# [Problem]
In the text of every item below, switch "Mitglieder" to "Benutzer" and keep everything else the same. Leave the pictures out of your answer.

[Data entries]
******************************
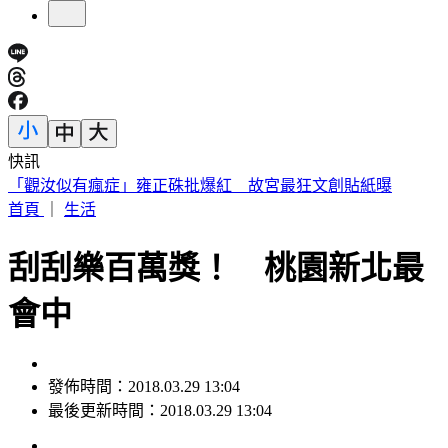
快訊
快訊／熊本今晚又震！規模4.5「極淺層地震」 深度僅10公
里
首頁
｜
生活
刮刮樂百萬獎！ 桃園新北最
會中
發佈時間：2018.03.29 13:04
最後更新時間：2018.03.29 13:04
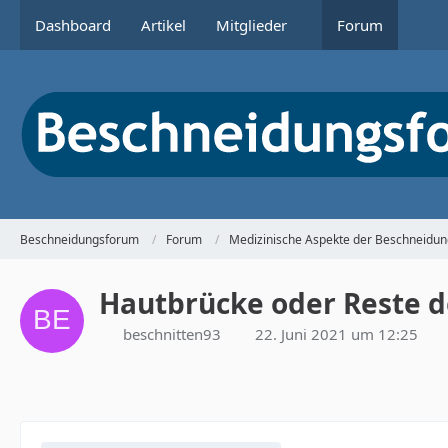
Dashboard
Artikel
Mitglieder
Forum
Beschneidungsforum
Forum
Medizinische Aspekte der Beschneidun
Hautbrücke oder Reste d
beschnitten93
22. Juni 2021 um 12:25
******************************
# [Exercise response]
快訊
快訊／熊本今晚又震！規模4.5「極淺層地震」 深度僅10公
里
首頁
｜
生活
刮刮樂百萬獎！ 桃園新北最
會中
發佈時間：2018.03.29 13:04
最後更新時間：2018.03.29 13:04
Dashboard
Artikel
Benutzer
Forum
Beschneidungsforum
Forum
Medizinische Aspekte der Beschneidun
Hautbrücke oder Reste d
beschnitten93
22. Juni 2021 um 12:25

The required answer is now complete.